On good apples and bad apples...

me: When I’m looking at the stars with my eyes wide open with curiosity, I’m just doing what any life form with a big brain and learning capacity would do, seek novelty, form stories based on past experience and so on. Nothing special for a life form with a big brain. All the seemingly intricate questions like, what is the meaning of this all, why are there so many stars, or any question of such nature is just a convoluted way of the nature of how our brain works

myself: Dude, it’s midnight. Just sleep

me: Human behavior is complex, and biased

myself: You’re #jb3rkebr@b5%&*bjsdf

me: It seems pointless to ask these questions while I don’t understand how this thing inside my head works

myself: It’s all in your head

me: It is. What if we could find something simple, similar

myself: umm. You won’t find something, but you sure can create one

me: ooo. Abstraction based on past experience ie imagination. Me likey likey

myself: We’re not doing this right now are we?

me: We are

myself: AAHHHHHHHHHHHHHHH

To understand what we do and why we do, one way to approach the problem is to model our own behavior in a simple way. For that let’s start with a life form that doesn’t seem to be doing much. A tree.

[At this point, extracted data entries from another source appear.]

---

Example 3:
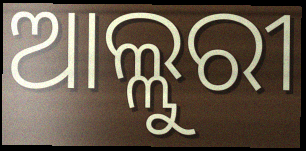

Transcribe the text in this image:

ଆଲ୍ଲୁରୀ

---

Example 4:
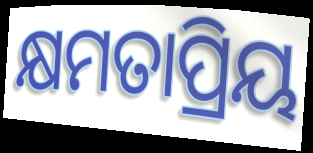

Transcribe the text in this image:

କ୍ଷମତାପ୍ରିୟ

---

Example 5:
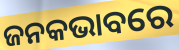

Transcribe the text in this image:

ଜନକଭାବରେ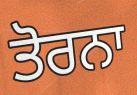
ਤੋਰਨਾ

So, what is it doing? What is it’s purpose? Is it to give us oxygen? To provide shade? To come into existence only to give us wood for our use? Without much stress, the answer is ‘no.
It is simply to spread itself. To reproduce, with self-preservation in view for the same.

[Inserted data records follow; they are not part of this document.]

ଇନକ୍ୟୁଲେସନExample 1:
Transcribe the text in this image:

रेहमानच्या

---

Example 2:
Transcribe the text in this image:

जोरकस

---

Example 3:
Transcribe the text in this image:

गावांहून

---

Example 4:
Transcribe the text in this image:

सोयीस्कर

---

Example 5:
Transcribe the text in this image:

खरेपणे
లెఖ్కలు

Not very flexible right. Next we can ponder about the instinctual behavior of animals. That is not far from human behavior. There is just the added learning capacity which seems to convolute our own instinctual behavior. That makes us flexible and not some pre-programmed beings like bees or ants. Now basic to all life forms is self-preservation towards reproduction. Also there is flexibility due to learning capacity in certain life forms like human beings.

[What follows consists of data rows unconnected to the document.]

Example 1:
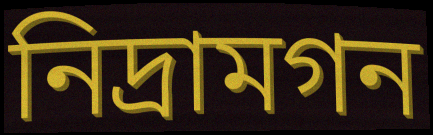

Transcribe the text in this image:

নিদ্রামগন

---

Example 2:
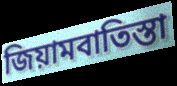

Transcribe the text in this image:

জিয়ামবাতিস্তা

So, a robot with learning capacity in a thought experiment would do just fine.

To keep it simple, for the time, let’s take reproduction out of the scene. So it’s just self-preservation for our wall-e looking robot. For the flexibility part i.e. to instill a learning capacity, our wall-e 2.0 follows two specific rules. One is to continuously seek novelty. Other is to form memories from the experiences and be able to recall them. Wait. What? Seek novelty? Form memories from experiences? We haven’t described how it works, yet. And here is how it works. It scans. Scans an object for its geometrical shape and size, its texture, and its color imprint. Once the object is scanned, it assigns certain random figures to each of the attribute described that can be collectively or partially recalled as a memory of the object. The meaningless symbols come together to give meaning to the object in its memory. Simple enough? Yet another simplification required is the use of specific surroundings and environment. Pitch black planar piece of land with individual objects distributed throughout. The individual objects are just various types of fruits. Fruits? Why fruits? We’re talking about it’s self-preservation. So how does it preserve itself. Final weird piece to the picture is that it can somehow, ‘SOMEHOW’, convert fruits directly into the form of energy it requires. But all living things stop living at some point right. Here are the meta-metabolic rules for our wall-e 2.0. Each fruit it consumes, if consumable adds a energy bar on a scale of 5. And if it so happens that it consumes a bad/rotten fruit, it loses 1/2 a bar. Also an idol time of one human hour of not consuming anything results in loss of 1/4th of the energy bar. Loss of all energy bars will, umm, will result in its Asta Lavista. Keeping it simple:
Max. capacity = 5 = In the pink
Min. = 0 = So dead
1 Good fruit = +1
1 bad fruit = -0.5
1 hour of ideal time = -0.25

Remember that it is pre-programmed only for:
1. Consuming things for energy
2. Seeking novelty
3. Forming memories

Keeping it in the environment and surroundings described previously and turning it ‘on’, what do you think will happen? Try simulating if the only fruits are apples, both good and bad.